Scientists have always been interested in the so-called "centers of longevity", isolated areas where people live much longer than in other places and retain vitality and energy until the end of their lives. One of these areas is Abkhazia, where almost 3% of the population is long-lived, whose age exceeds 100 years.

It is estimated that in 2000 there were 70-80 thousand people in the USA aged 100 years or more. Centenarians represent one of the fastest growing age groups in the U.S. population.

The average life expectancy in Cuba, the neighbors of the United States, is one of the highest in the world: 76 years.
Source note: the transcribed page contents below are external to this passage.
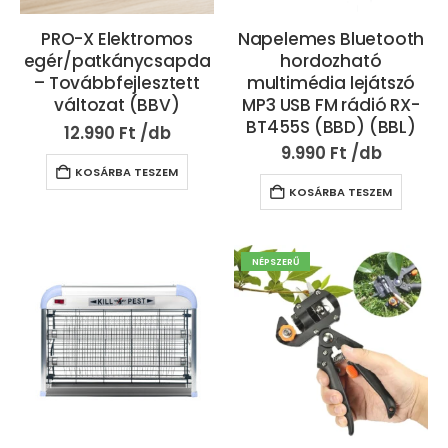
PRO-X Elektromos
Napelemes Bluetooth
egér/patkánycsapda
hordozható
– Továbbfejlesztett
multimédia lejátszó
változat (BBV)
MP3 USB FM rádió RX-
BT455S (BBD) (BBL)
12.990
Ft
9.990
Ft
KOSÁRBA TESZEM
KOSÁRBA TESZEM
NÉPSZERŰ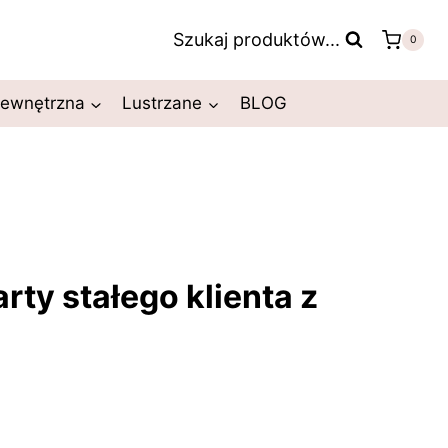
Szukaj produktów...
0
zewnętrzna
Lustrzane
BLOG
rty stałego klienta z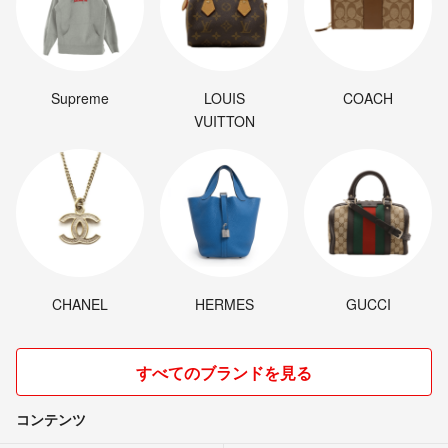
Supreme
LOUIS
COACH
VUITTON
CHANEL
HERMES
GUCCI
すべてのブランドを見る
コンテンツ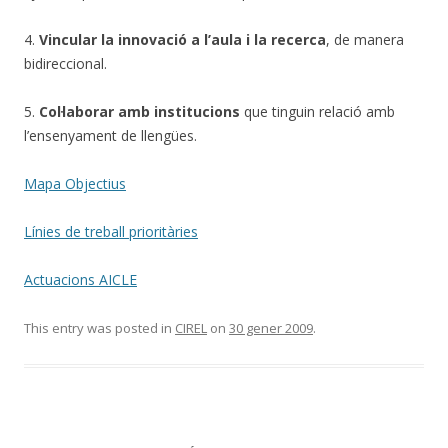
4.
Vincular la innovació a l’aula i la recerca
, de manera
bidireccional.
5.
Col·laborar amb institucions
que tinguin relació amb
l’ensenyament de llengües.
Mapa Objectius
Línies de treball prioritàries
Actuacions AICLE
This entry was posted in
CIREL
on
30 gener 2009
.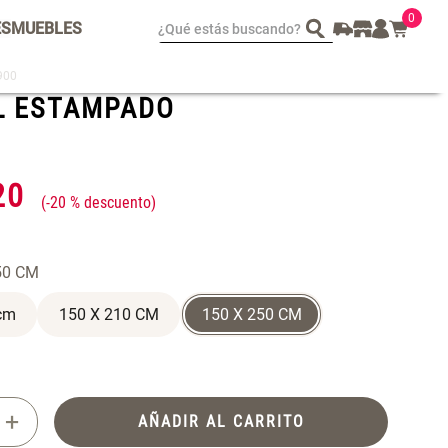
0
¿Qué estás buscando?
ES
MUEBLES
900
L ESTAMPADO
spejo Plegable Led con
Set 4 Esponjas de
SB
Maquillaje
 29.900,00
$ 17.950,00
20
$ 29.900,00
-
20 %
50 CM
cm
150 X 210 CM
150 X 250 CM
+
AÑADIR AL CARRITO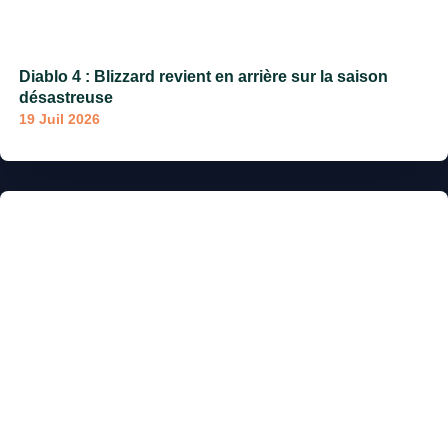
Diablo 4 : Blizzard revient en arrière sur la saison
désastreuse
19 Juil 2026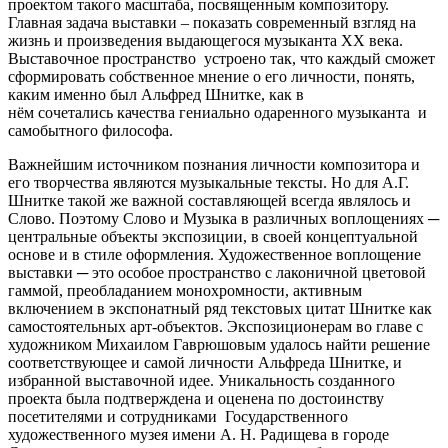
проектом такого масштаба, посвященным композитору.
Главная задача выставки – показать современный взгляд на
жизнь и произведения выдающегося музыканта ХХ века.
Выставочное пространство устроено так, что каждый сможет
сформировать собственное мнение о его личности, понять,
каким именно был Альфред Шнитке, как в
нём сочетались качества гениально одаренного музыканта и
самобытного философа.
Важнейшим источником познания личности композитора и
его творчества являются музыкальные тексты. Но для А.Г.
Шнитке такой же важной составляющей всегда являлось и
Слово. Поэтому Слово и Музыка в различных воплощениях ─
центральные объекты экспозиции, в своей концептуальной
основе и в стиле оформления. Художественное воплощение
выставки ─ это особое пространство с лаконичной цветовой
гаммой, преобладанием монохромности, активным
включением в экспонатный ряд текстовых цитат Шнитке как
самостоятельных арт-объектов. Экспозиционерам во главе с
художником Михаилом Гаврюшовым удалось найти решение
соответствующее и самой личности Альфреда Шнитке, и
избранной выставочной идее. Уникальность созданного
проекта была подтверждена и оценена по достоинству
посетителями и сотрудниками Государственного
художественного музея имени А. Н. Радищева в городе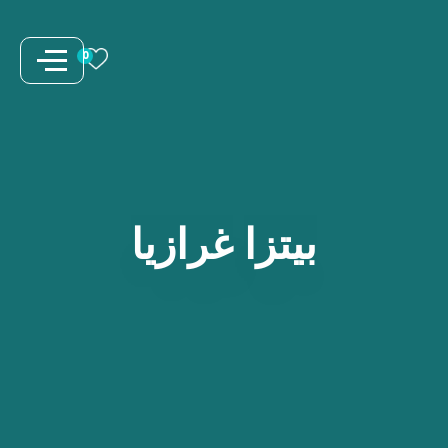
نتقل
لى
0
لمحتوى
بيتزا
غرازيا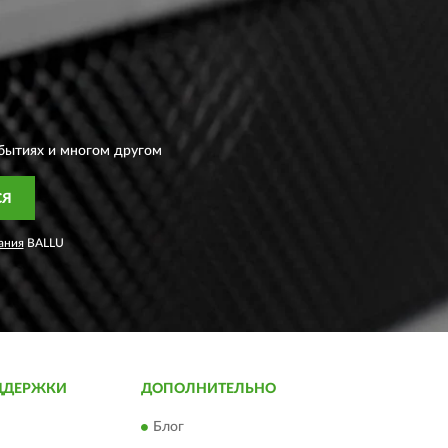
бытиях и многом другом
СЯ
ания
BALLU
ДДЕРЖКИ
ДОПОЛНИТЕЛЬНО
Блог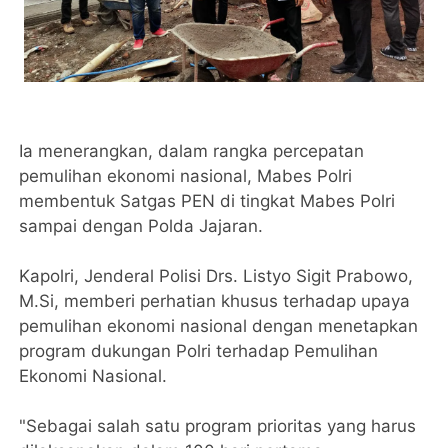
Ia menerangkan, dalam rangka percepatan
pemulihan ekonomi nasional, Mabes Polri
membentuk Satgas PEN di tingkat Mabes Polri
sampai dengan Polda Jajaran.
Kapolri, Jenderal Polisi Drs. Listyo Sigit Prabowo,
M.Si, memberi perhatian khusus terhadap upaya
pemulihan ekonomi nasional dengan menetapkan
program dukungan Polri terhadap Pemulihan
Ekonomi Nasional.
"Sebagai salah satu program prioritas yang harus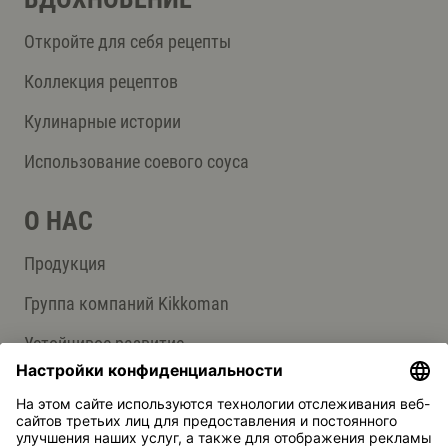
Откройте для себя рецепты
Коллекция рецептов
Кулинарные истории
Использование соевого соуса
О НАС
Продукция
Группа компаний Kikkoman
Устойчивое развитие
СЛУЖБА ПОДДЕРЖКИ
Ответы на вопросы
At the same time, for 11 million of the country's population, there are about 3 thousand people who have crossed the centennial milestone.

Taiwan boasts the number of its centenarians over the age of 100. According to the Xinhua news Agency, as of October 2009, there are 1,223 people in the state. There are 853 women and 370 men among the elderly. The oldest of them are a 116–year-old resident of Kaohsiung City and a 113-year-old resident of Lianhua County, Taipei City.

In November 2009, peasant Halima Solmaz, the oldest woman on the planet, who lives in eastern Turkey in the mountainous province of Diyarbakir, turned 125. In confirmation of this, the representative of the provincial census bureau showed the identity card of the universal hero of the day, in which the date of birth of Halime's grandmother was registered – 1884.